Aiden Ghesani, Busra Cangut, Lewen Stempler, “Not everything that shines is gold, normal uptake in crista terminalis on FDG PET:CT masquerading as a tumor thrombus approaching right heart”, Radiology Case Reports, 2024. DOI:


Dr. Busra Cangut‘s journey through medical education and research has been rich and diverse. She earned her medical degree from Istanbul-Marmara University School of Medicine. While in medical school, she did clerkships at prestigious institutions including Harvard, Cleveland Clinic, and at the University of Texas, cardiac surgery departments. After medical school , she joined Mayo Clinic Cardiac Surgery Department as Postdoc Research Fellow where she dedicated a year to basic science research, focusing primarily on mouse models in Advanced Atherosclerotic Plaque Composition. Subsequently, during her postdoctoral fellowship, she contributed to a clinical trial comparing different aortic valve bioprostheses.

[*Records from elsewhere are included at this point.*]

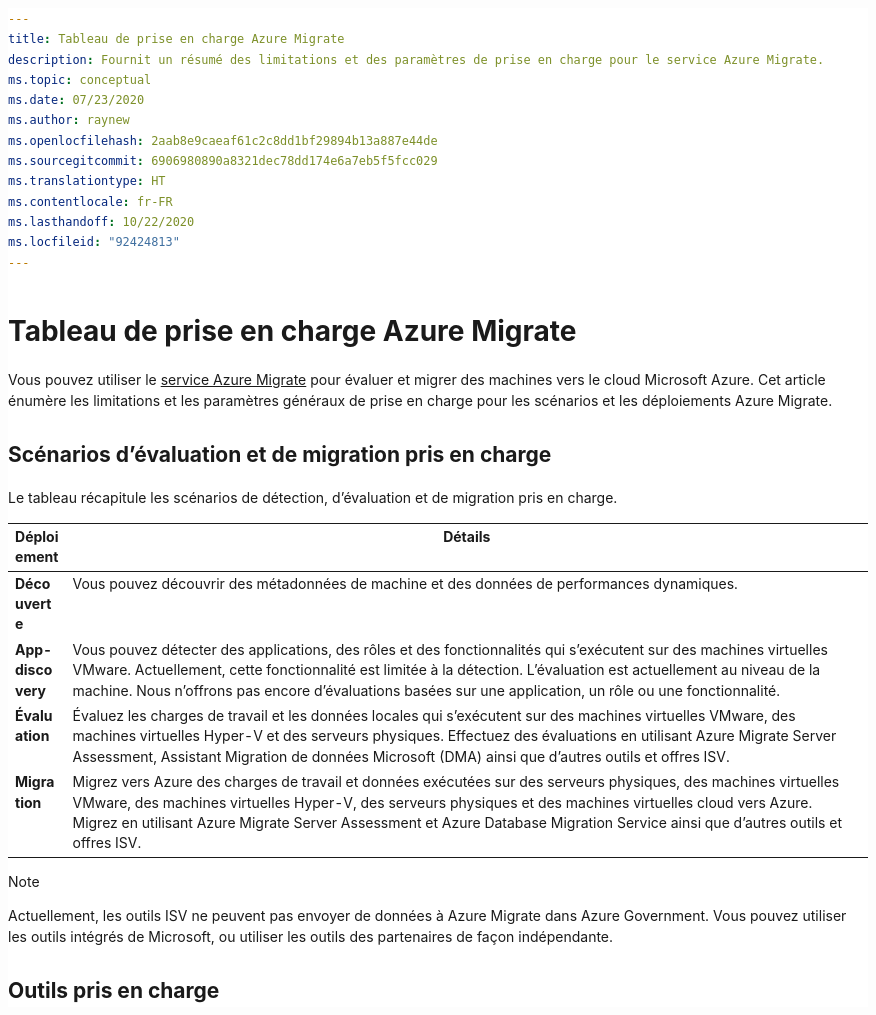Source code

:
 ```yaml
---
title: Tableau de prise en charge Azure Migrate
description: Fournit un résumé des limitations et des paramètres de prise en charge pour le service Azure Migrate.
ms.topic: conceptual
ms.date: 07/23/2020
ms.author: raynew
ms.openlocfilehash: 2aab8e9caeaf61c2c8dd1bf29894b13a887e44de
ms.sourcegitcommit: 6906980890a8321dec78dd174e6a7eb5f5fcc029
ms.translationtype: HT
ms.contentlocale: fr-FR
ms.lasthandoff: 10/22/2020
ms.locfileid: "92424813"
---
```

# <a name="azure-migrate-support-matrix"></a>Tableau de prise en charge Azure Migrate

Vous pouvez utiliser le [service Azure Migrate](./migrate-services-overview.md) pour évaluer et migrer des machines vers le cloud Microsoft Azure. Cet article énumère les limitations et les paramètres généraux de prise en charge pour les scénarios et les déploiements Azure Migrate.

## <a name="supported-assessmentmigration-scenarios"></a>Scénarios d’évaluation et de migration pris en charge

Le tableau récapitule les scénarios de détection, d’évaluation et de migration pris en charge.

**Déploiement** | **Détails** 
--- | --- 
**Découverte** | Vous pouvez découvrir des métadonnées de machine et des données de performances dynamiques.
**App-discovery** | Vous pouvez détecter des applications, des rôles et des fonctionnalités qui s’exécutent sur des machines virtuelles VMware. Actuellement, cette fonctionnalité est limitée à la détection. L’évaluation est actuellement au niveau de la machine. Nous n’offrons pas encore d’évaluations basées sur une application, un rôle ou une fonctionnalité. 
**Évaluation** | Évaluez les charges de travail et les données locales qui s’exécutent sur des machines virtuelles VMware, des machines virtuelles Hyper-V et des serveurs physiques. Effectuez des évaluations en utilisant Azure Migrate Server Assessment, Assistant Migration de données Microsoft (DMA) ainsi que d’autres outils et offres ISV.
**Migration** | Migrez vers Azure des charges de travail et données exécutées sur des serveurs physiques, des machines virtuelles VMware, des machines virtuelles Hyper-V, des serveurs physiques et des machines virtuelles cloud vers Azure. Migrez en utilisant Azure Migrate Server Assessment et Azure Database Migration Service ainsi que d’autres outils et offres ISV.

> [!NOTE]
> Actuellement, les outils ISV ne peuvent pas envoyer de données à Azure Migrate dans Azure Government. Vous pouvez utiliser les outils intégrés de Microsoft, ou utiliser les outils des partenaires de façon indépendante.

## <a name="supported-tools"></a>Outils pris en charge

Her academic pursuits continued with a master’s degree in clinical and translational science and a general surgery intern year at Mayo Clinic. Currently, Dr. Cangut is at Mount Sinai Hospital/New York, where she is deeply involved in advancing cardiac imaging technologies tailored to specific valve pathologies. Her work encompasses a multifaceted approach to cardiothoracic surgery, integrating basic science, clinical expertise, and imaging modalities to provide a comprehensive understanding of the field.

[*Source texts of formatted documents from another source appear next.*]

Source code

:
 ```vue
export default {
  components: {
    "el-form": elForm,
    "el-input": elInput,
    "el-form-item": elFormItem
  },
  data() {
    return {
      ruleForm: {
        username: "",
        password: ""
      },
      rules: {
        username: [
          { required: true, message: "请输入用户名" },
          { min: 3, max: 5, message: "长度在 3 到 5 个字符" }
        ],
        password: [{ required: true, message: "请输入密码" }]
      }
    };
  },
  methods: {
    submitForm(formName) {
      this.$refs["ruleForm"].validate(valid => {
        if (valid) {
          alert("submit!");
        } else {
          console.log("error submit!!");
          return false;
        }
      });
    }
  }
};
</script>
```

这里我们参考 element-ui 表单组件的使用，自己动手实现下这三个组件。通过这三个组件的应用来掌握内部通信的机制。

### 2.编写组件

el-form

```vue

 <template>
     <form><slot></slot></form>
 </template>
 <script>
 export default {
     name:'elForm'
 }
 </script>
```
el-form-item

Dr. Cangut’s research interests are centered around cutting-edge cardiac imaging technologies, particularly the exploration of PET/MRI applications for specific valve pathologies. Additionally, she has been awarded the ERAS Cardiac Fellowship Award, which is dedicated to optimizing perioperative care for cardiac surgery patients. She is actively developing order sets aimed at facilitating the widespread and seamless implementation of evidence-based perioperative care protocols, with the ultimate goal of improving patient outcomes. Driven by her passion for academic excellence, Dr. Cangut aspires to become an academic cardiac surgeon. Her vision involves leveraging cardiac imaging for surgical planning and deepening the understanding of disease pathologies and their impact on the heart through advanced imaging technologies.